La paralysie de la classe dominante apparaît déjà comme irrémédiable, dans la chute rapide du prestige du Roi et l’affaissement des valeurs traditionnelles qui avaient fait la force du régime jusqu’à la guerre. C’est la contestation de plus en plus large de tout l’édifice des hiérarchies, des respects et des coutumes, porté par l’aristocratie et que le mouvement de masse d’après-guerre balayait déjà à mesure qu’il mettait en évidence la crise générale de la classe dominante et en particulier son attitude de servilité ou de faiblesse vis-à-vis des Anglais.

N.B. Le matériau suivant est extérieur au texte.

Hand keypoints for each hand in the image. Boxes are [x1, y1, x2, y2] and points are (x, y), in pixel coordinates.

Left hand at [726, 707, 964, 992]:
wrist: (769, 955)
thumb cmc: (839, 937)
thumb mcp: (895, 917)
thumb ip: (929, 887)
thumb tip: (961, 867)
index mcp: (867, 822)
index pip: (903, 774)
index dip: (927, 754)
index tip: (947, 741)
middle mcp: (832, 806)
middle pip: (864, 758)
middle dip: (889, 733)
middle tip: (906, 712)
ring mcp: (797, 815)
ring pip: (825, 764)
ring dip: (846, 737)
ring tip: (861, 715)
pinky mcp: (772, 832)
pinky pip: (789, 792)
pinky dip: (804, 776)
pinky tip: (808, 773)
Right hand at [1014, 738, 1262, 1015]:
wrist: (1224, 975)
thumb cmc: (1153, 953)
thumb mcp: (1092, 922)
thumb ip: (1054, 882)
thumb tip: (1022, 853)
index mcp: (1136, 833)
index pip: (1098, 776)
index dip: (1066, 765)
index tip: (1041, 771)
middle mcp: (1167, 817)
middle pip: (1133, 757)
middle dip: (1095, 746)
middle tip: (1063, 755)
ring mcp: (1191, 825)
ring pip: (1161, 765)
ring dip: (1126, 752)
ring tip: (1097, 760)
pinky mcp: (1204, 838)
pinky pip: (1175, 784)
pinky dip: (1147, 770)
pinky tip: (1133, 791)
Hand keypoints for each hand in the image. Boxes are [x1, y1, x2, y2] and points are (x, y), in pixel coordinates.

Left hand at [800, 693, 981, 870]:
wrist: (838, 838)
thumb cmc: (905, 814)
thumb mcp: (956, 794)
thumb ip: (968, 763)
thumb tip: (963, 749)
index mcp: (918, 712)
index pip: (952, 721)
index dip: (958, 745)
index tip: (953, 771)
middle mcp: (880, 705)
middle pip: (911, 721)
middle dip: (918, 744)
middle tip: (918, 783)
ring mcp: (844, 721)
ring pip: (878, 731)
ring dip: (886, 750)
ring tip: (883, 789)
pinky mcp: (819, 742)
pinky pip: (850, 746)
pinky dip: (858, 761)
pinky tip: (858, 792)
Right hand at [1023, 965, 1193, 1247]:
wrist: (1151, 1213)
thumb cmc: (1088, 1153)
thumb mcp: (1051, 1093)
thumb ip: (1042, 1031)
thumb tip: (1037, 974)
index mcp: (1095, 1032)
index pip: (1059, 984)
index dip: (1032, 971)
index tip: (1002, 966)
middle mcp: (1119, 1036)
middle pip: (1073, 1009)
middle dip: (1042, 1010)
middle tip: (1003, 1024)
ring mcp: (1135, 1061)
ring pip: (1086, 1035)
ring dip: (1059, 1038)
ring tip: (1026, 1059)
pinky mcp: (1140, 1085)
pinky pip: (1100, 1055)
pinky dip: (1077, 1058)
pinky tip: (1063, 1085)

Le système des valeurs sur lequel reposait le régime de dépendance et d’exploitation était désarticulé. C’était « la fin d’un monde » — perçue comme telle, non seulement par les classes populaires, mais par la classe dominante elle-même qui, perdant tout dynamisme, sombrait dans le désarroi ou dans la débauche.

La faillite politique des institutions existantes va s’accomplir en deux temps : d’abord, le Palais utilisera contre le mouvement de masse la dictature répressive (ministère Sedky en particulier), puis tentera de détourner le mouvement de ses objectifs anti-impérialistes et démocratiques en canalisant ses énergies dans le cadre d’une guerre régulière contre l’Etat d’Israël (1948).

La défaite de l’armée régulière égyptienne dans cette guerre est d’abord la défaite du Palais — dont il ne se relèvera plus.

Le Wafd viendra ensuite prendre son temps de relève. Il sera, en l’espace de deux brèves années, véritablement bousculé par le mouvement de niasse dont l’ampleur et la profondeur vont croître sans cesse à partir de 1950. Les gestes politiques minimaux que la situation appelait étaient l’évacuation des Anglais, la fin des pouvoirs effectifs du Palais, une réforme agraire brisant l’hégémonie des grands propriétaires fonciers, un nouvel essor industriel — en d’autres termes, des gestes transformant la tendance nationaliste de la classe dominante en section politique distincte, capable de sacrifier les intérêts du reste de cette classe. Ce dont elle était, justement, incapable et ce qui allait entraîner la faillite du Wafd tout entier — devenu prisonnier de sa crise.

Ces gestes politiques étaient donc au-dessus des forces des éléments les plus nationalistes au sein de la classe dominante. Ce que le Wafd allait alors démontrer, c’est la collusion fondamentale des différentes sections de cette classe face à l’essor du mouvement de masse — et en particulier son inaptitude totale, dans une telle situation, à remettre en cause le statut royal, c’est-à-dire le statut de l’aristocratie, des hiérarchies et des valeurs féodales.